Nathan Miller is, in some ways, the antihero. Rather than striking rock god poses while playing his guitar, he sits onstage playing the instrument lying flat across his knees. While it might make players of the immensely popular Guitar Hero video game scratch their hair metal heads in wonder, it makes perfect sense to this bank teller working nights, wringing the blues from his lap slide guitar.
“I know that I’m at a disadvantage [visually] by sitting. I really have to connect with the people,” Miller says. “I really have to bring something to them that’s going to make them stand up.
“I sit down so that you guys can stand up,” he says.
Miller will be sitting and playing and celebrating the release of his new EP, “For You,” this Saturday (May 31) at Tiffany’s Sports Bar and Grill in St. Paul. The free EP is available for download here.
Miller is proudest of the “So Damned Pretty” track, a song he says shows off the new direction he and his band, Unstoppable Company, are headed.
Rather than the snapping, spitting blues the group is known for, “So Damned Pretty” is a quiet exhale of regret slowly rippling out from Miller’s lap slide.
“The new direction the band is going in right now is a more refined one,” he says. “The song actually features backwards slide guitar for the entire solo, kind of like on the [Jimi] Hendrix ‘Castles Made of Sand’ deal.
“The entire solo is backwards.
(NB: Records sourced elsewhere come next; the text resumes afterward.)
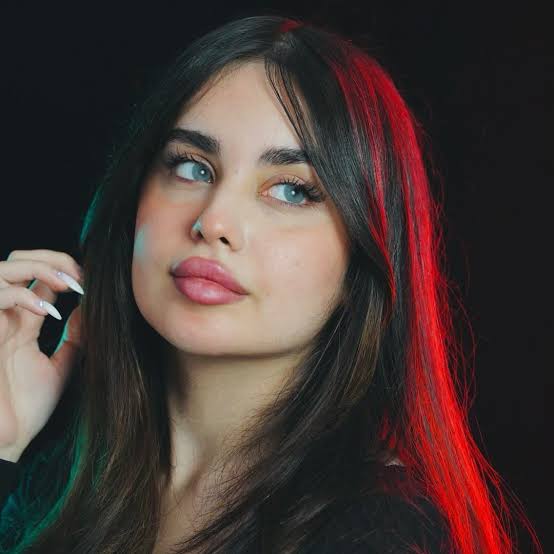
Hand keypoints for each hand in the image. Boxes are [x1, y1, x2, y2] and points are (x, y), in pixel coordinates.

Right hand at [0, 249, 84, 461]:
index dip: (66, 270)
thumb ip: (74, 338)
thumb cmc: (26, 409)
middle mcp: (5, 317)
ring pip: (3, 269)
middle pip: (18, 260)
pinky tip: (48, 310)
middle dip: (52, 258)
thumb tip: (89, 310)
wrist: (5, 442)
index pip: (40, 278)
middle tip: (81, 276)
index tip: (92, 282)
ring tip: (70, 283)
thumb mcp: (60, 366)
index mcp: (22, 323)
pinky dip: (23, 295)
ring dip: (40, 267)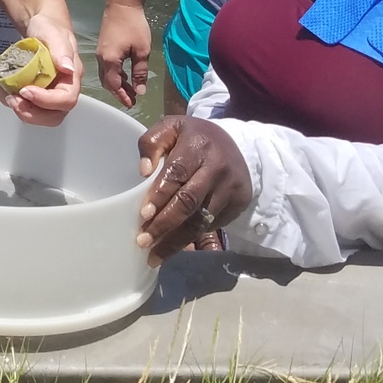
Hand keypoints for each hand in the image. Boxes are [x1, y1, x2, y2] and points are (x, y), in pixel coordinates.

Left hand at [0, 11, 82, 125]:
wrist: (40, 27)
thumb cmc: (50, 29)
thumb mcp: (54, 34)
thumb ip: (61, 50)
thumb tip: (67, 68)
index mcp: (72, 78)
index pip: (66, 99)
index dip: (46, 101)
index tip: (26, 90)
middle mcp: (62, 90)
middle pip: (54, 116)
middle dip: (33, 113)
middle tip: (13, 100)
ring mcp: (49, 95)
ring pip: (41, 117)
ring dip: (23, 112)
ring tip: (8, 96)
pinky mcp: (35, 95)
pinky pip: (27, 108)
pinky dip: (14, 104)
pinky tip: (5, 91)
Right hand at [97, 0, 152, 108]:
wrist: (121, 3)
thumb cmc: (133, 26)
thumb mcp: (142, 51)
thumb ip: (140, 72)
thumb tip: (140, 91)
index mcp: (109, 61)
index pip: (114, 85)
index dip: (122, 96)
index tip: (132, 104)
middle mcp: (101, 59)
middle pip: (107, 82)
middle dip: (119, 92)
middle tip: (132, 100)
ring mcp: (100, 53)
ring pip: (106, 75)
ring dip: (118, 84)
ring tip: (131, 90)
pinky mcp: (103, 47)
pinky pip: (106, 67)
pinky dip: (115, 75)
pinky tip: (125, 75)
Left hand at [135, 116, 251, 264]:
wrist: (237, 144)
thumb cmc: (194, 137)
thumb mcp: (171, 128)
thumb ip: (151, 143)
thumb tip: (143, 171)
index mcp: (198, 146)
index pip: (177, 173)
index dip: (160, 195)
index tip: (143, 214)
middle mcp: (218, 169)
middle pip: (189, 202)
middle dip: (165, 224)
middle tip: (143, 241)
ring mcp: (231, 189)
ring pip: (202, 220)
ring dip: (177, 240)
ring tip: (154, 255)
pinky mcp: (239, 204)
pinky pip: (212, 225)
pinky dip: (192, 238)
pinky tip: (173, 246)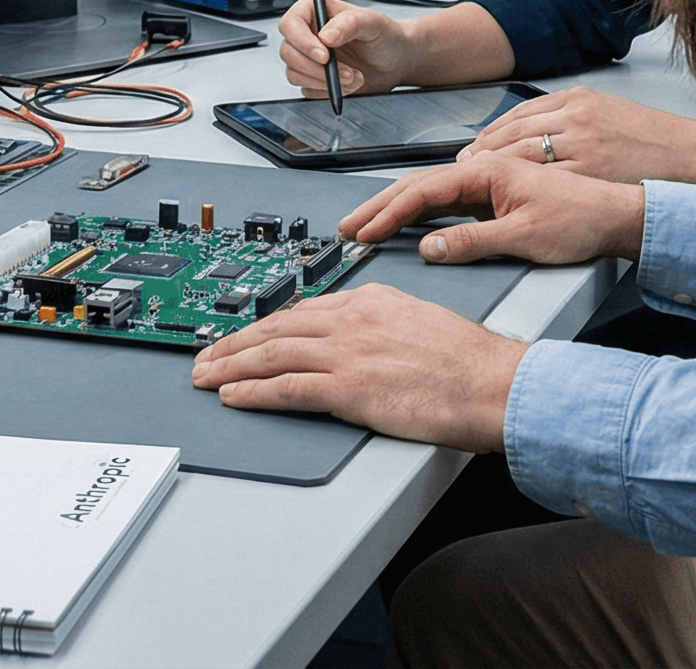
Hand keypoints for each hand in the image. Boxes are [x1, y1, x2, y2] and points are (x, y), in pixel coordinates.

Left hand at [190, 284, 526, 450]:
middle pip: (276, 328)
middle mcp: (352, 320)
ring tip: (204, 375)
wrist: (491, 383)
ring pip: (271, 354)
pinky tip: (232, 395)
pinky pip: (286, 388)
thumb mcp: (419, 319)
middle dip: (233, 342)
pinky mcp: (348, 389)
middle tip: (205, 354)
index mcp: (370, 301)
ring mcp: (347, 353)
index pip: (302, 309)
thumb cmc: (468, 361)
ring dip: (230, 365)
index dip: (265, 324)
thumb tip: (361, 335)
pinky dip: (252, 392)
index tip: (244, 334)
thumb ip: (383, 322)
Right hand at [276, 0, 426, 98]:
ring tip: (355, 77)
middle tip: (347, 71)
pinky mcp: (313, 78)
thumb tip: (325, 36)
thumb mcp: (373, 23)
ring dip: (326, 82)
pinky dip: (329, 92)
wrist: (396, 61)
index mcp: (315, 11)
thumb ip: (350, 23)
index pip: (290, 23)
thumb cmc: (386, 36)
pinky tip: (349, 84)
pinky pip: (308, 90)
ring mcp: (308, 57)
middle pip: (288, 52)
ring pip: (295, 74)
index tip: (325, 55)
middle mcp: (307, 34)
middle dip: (318, 68)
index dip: (302, 41)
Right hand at [339, 158, 646, 266]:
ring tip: (369, 227)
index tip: (362, 230)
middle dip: (381, 208)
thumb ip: (472, 242)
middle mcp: (486, 170)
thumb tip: (430, 247)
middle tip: (349, 228)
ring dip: (399, 211)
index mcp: (488, 171)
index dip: (387, 212)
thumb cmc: (580, 219)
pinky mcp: (497, 196)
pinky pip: (450, 202)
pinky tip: (411, 226)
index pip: (423, 190)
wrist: (617, 215)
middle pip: (420, 187)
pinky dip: (424, 214)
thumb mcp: (523, 236)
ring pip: (433, 194)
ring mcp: (491, 182)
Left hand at [466, 87, 695, 184]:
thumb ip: (570, 117)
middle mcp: (576, 117)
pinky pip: (543, 179)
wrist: (690, 156)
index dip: (488, 133)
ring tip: (475, 182)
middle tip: (462, 166)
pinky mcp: (590, 171)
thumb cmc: (651, 139)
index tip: (471, 148)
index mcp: (577, 99)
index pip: (518, 114)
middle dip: (480, 151)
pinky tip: (505, 197)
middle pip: (511, 132)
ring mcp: (582, 144)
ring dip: (492, 169)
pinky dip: (519, 187)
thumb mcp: (607, 111)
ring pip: (521, 154)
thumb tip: (531, 129)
So when we recorded it, the way the solo starts is the way the solo ends, once we go in and basically take that piece of music and turn it around … if that makes any sense whatsoever.”
“It took us awhile,” the Minneapolis resident says of the recording of “So Damned Pretty.” “It was kind of like piecing together a puzzle. This is the type of song that if it were put out by someone else, I would listen to it. And I’m not sure that feeling has hit me as strongly about any of my songs as it has with this one.”
That feeling might hit others more often than it hits 28-year-old Miller. His coiled, muscular music is played on custom-made acoustic lap slides that have not only the typical hollow bodies, but rare hollow necks as well. The extra chamber inside the instrument makes fuller tones than a standard acoustic guitar generates — sounds that can momentarily remind a listener of echoes of a human wail.
“There’s something about the sound of that guitar that just resonates. Just soul and dirt,” he says. “The all-around tone is just soulful. There’s something that’s so from the earth that I can just kind of connect to instantly.”
You can watch Miller play “Desda,” from the new EP, in three parts:
The new free EP is the first in a series of recordings the band will put out in between full-length albums, Miller says.
“There’s no schedule for the EPs,” he says. “It’s just kind of when we have material we decide we want to put out.”
Except for “So Damned Pretty,” “For You” was recorded live at the Fine Line in Minneapolis at a couple of shows late last year.
In mid-June, the band will be entering the studio to begin recording a new album.
“This next CD will be done pretty much completely live [in the studio],” he says. That process runs counter to typical studio recording methods, where the various instruments and vocals are recorded separately and laid on top of one another to make the songs you hear on CDs.
“We have the idea that we want to grab that live-show energy.”
The former art student studied printmaking, drawing and metal sculpture while working on his degree at the University of Minnesota. It was there that he discovered a love of performing and slide guitar.
“We had a professor there who was a big Tom Waits fan,” he says.
The professor gave the class an assignment to make musical instruments out of found objects. Miller began cobbling together something that was essentially a three-stringed guitar.
“It was based on a Rickenbacker [guitar], frying pan and lap slide guitar,” he says.
“The climax of the whole project was that we were going to perform a piece of original music with our found-object musical instruments we made.”
“The instant that I played it … it was one of those situations in life where I knew, ‘Oops, I’m on to something here.’ “
Eventually, he says, he realized he needed more strings. Now that he’s armed with six strings on his guitar, he’s trying to forge a career out of music.
Until he does, he’s going to keep working as a bank teller, perhaps the antithesis of the guitar hero.
“It keeps my lights on. It keeps me playing music,” he says.
Nathan Miller and Unstoppable Company celebrate the release of “For You” this Saturday (May 31) at 9 p.m. at Tiffany’s Sports Bar and Grill, 2051 Ford Parkway in St. Paul, Admission is $3. Roster McCabe and This World Fair open the show.
The soulful blasphemy of Mick Sterling (check out this video) struts onstage on Friday (May 30) at Whiskey Junction, 901 Cedar Ave., Minneapolis.
Sterling‘s “The Long Ride Home” was published a couple of years ago. It’s a collection of “stories, commentaries and suggestions for musicians and local music lovers from a guy like me who’s been in the trenches of the local music scene for a long time”
The former leader of the popular R&B outfit, Stud Brothers, released his solo “Between Saturday Night and Sunday Morning” in 2005 to positive reviews.
Memphis and the Meantimes open the show at 9:30 p.m.